## [Directions for this task]
Your answer should be the lines from the start of the records through the line with "COCC-347, priority: P1 -> P2", copied word for word.

(Change listing data)
————————

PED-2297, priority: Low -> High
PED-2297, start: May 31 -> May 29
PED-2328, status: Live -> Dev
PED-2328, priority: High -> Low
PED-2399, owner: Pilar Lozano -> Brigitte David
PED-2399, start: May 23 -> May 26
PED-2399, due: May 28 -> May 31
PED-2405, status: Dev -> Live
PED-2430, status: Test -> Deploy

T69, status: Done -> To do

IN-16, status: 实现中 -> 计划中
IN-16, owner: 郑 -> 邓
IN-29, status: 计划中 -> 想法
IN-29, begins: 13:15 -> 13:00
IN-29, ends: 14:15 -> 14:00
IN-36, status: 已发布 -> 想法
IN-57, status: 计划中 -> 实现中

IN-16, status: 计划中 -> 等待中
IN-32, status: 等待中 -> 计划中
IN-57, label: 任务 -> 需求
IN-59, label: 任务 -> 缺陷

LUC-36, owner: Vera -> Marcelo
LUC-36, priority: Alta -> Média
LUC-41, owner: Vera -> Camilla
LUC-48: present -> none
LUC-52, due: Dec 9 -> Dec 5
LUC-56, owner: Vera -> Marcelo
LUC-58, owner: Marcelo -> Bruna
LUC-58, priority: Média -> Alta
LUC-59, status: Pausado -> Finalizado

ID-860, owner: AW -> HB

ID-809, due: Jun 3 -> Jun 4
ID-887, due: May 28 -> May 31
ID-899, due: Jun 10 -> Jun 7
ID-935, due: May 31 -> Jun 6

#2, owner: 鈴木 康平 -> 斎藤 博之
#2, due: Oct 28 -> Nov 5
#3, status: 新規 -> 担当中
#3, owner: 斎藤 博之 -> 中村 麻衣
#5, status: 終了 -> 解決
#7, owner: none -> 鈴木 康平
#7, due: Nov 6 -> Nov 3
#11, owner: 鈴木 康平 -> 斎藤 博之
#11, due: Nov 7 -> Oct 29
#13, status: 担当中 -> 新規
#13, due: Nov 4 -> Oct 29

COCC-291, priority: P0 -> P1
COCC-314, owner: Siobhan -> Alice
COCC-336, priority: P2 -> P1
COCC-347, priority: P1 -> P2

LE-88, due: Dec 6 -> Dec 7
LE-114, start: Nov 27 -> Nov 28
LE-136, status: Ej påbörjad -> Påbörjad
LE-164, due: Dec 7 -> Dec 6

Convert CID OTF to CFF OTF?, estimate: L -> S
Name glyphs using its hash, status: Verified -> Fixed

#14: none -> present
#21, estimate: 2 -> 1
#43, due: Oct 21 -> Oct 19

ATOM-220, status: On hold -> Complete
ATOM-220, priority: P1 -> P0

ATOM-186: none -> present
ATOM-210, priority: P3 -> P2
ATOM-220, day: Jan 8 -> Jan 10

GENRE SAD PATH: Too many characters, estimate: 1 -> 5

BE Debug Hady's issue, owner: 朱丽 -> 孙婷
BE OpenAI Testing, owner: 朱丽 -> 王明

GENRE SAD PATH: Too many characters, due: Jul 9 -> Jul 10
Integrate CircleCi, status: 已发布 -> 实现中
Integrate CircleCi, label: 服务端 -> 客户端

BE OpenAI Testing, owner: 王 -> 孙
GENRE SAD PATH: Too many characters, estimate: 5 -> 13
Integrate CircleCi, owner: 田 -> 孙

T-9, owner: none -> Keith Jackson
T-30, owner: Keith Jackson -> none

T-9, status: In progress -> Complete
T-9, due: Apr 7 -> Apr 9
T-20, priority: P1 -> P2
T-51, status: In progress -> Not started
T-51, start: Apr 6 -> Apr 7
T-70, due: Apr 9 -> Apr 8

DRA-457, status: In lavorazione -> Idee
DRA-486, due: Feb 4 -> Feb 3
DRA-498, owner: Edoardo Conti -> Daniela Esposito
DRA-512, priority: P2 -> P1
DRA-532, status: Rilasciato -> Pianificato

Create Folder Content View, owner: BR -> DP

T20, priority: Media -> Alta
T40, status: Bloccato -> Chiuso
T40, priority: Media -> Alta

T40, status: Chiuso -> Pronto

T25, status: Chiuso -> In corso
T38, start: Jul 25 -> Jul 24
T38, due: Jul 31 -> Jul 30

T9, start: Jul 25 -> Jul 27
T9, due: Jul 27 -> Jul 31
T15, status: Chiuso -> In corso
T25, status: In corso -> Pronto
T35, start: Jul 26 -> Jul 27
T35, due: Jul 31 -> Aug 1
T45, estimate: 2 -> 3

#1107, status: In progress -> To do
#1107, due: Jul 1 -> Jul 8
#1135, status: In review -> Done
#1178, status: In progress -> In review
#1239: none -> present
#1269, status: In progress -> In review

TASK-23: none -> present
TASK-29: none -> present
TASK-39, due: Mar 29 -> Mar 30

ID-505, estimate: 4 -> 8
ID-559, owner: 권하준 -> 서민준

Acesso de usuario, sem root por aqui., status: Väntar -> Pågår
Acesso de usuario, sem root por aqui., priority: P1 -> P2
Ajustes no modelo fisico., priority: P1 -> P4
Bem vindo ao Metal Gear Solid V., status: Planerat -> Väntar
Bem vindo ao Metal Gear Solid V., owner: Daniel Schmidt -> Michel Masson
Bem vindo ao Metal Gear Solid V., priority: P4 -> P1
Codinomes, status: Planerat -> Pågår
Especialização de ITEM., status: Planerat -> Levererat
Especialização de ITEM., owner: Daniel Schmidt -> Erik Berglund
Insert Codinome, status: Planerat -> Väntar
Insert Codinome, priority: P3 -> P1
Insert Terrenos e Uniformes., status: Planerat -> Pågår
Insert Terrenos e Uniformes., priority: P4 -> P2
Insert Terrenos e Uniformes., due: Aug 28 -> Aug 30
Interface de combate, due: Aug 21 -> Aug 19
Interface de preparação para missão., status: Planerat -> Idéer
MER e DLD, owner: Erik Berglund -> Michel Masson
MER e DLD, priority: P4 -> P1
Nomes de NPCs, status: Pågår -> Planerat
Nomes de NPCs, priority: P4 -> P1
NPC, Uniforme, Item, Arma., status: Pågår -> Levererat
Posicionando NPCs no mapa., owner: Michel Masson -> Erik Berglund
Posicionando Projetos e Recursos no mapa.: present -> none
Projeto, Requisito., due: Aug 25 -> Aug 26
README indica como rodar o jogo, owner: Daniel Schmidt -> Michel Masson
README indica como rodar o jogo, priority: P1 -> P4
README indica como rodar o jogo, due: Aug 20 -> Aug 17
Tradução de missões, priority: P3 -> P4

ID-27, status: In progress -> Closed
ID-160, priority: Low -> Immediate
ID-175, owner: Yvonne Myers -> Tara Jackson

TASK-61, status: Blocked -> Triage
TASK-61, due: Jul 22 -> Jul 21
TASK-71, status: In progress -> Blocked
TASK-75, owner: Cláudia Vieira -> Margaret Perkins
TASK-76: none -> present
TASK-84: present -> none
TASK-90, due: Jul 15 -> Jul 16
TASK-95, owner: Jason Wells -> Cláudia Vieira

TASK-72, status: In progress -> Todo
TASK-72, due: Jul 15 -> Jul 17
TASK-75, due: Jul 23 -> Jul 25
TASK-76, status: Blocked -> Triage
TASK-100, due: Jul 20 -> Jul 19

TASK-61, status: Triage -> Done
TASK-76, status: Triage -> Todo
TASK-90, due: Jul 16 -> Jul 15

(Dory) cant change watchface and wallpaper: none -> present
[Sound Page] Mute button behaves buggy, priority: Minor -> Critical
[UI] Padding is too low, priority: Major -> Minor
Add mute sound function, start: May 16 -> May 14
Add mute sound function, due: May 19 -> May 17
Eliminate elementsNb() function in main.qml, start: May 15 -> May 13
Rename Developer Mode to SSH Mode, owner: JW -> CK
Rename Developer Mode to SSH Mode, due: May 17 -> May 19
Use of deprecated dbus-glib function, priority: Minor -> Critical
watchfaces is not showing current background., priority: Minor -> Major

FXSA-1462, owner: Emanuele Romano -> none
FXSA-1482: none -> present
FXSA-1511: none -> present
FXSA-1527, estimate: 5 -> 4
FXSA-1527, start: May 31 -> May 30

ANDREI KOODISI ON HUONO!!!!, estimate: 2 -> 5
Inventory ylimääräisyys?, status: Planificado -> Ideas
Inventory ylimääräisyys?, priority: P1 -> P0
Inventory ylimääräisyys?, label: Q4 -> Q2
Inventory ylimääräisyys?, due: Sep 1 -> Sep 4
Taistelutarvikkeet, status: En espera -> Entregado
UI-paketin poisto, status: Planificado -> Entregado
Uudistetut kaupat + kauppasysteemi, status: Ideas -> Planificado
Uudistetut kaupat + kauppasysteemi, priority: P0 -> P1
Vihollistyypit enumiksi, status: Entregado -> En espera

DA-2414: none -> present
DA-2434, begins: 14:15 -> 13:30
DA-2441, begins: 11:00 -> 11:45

————————

## [Solved problem]
PED-2297, priority: Low -> High
PED-2297, start: May 31 -> May 29
PED-2328, status: Live -> Dev
PED-2328, priority: High -> Low
PED-2399, owner: Pilar Lozano -> Brigitte David
PED-2399, start: May 23 -> May 26
PED-2399, due: May 28 -> May 31
PED-2405, status: Dev -> Live
PED-2430, status: Test -> Deploy

T69, status: Done -> To do

IN-16, status: 实现中 -> 计划中
IN-16, owner: 郑 -> 邓
IN-29, status: 计划中 -> 想法
IN-29, begins: 13:15 -> 13:00
IN-29, ends: 14:15 -> 14:00
IN-36, status: 已发布 -> 想法
IN-57, status: 计划中 -> 实现中

IN-16, status: 计划中 -> 等待中
IN-32, status: 等待中 -> 计划中
IN-57, label: 任务 -> 需求
IN-59, label: 任务 -> 缺陷

LUC-36, owner: Vera -> Marcelo
LUC-36, priority: Alta -> Média
LUC-41, owner: Vera -> Camilla
LUC-48: present -> none
LUC-52, due: Dec 9 -> Dec 5
LUC-56, owner: Vera -> Marcelo
LUC-58, owner: Marcelo -> Bruna
LUC-58, priority: Média -> Alta
LUC-59, status: Pausado -> Finalizado

ID-860, owner: AW -> HB

ID-809, due: Jun 3 -> Jun 4
ID-887, due: May 28 -> May 31
ID-899, due: Jun 10 -> Jun 7
ID-935, due: May 31 -> Jun 6

#2, owner: 鈴木 康平 -> 斎藤 博之
#2, due: Oct 28 -> Nov 5
#3, status: 新規 -> 担当中
#3, owner: 斎藤 博之 -> 中村 麻衣
#5, status: 終了 -> 解決
#7, owner: none -> 鈴木 康平
#7, due: Nov 6 -> Nov 3
#11, owner: 鈴木 康平 -> 斎藤 博之
#11, due: Nov 7 -> Oct 29
#13, status: 担当中 -> 新規
#13, due: Nov 4 -> Oct 29

COCC-291, priority: P0 -> P1
COCC-314, owner: Siobhan -> Alice
COCC-336, priority: P2 -> P1
COCC-347, priority: P1 -> P2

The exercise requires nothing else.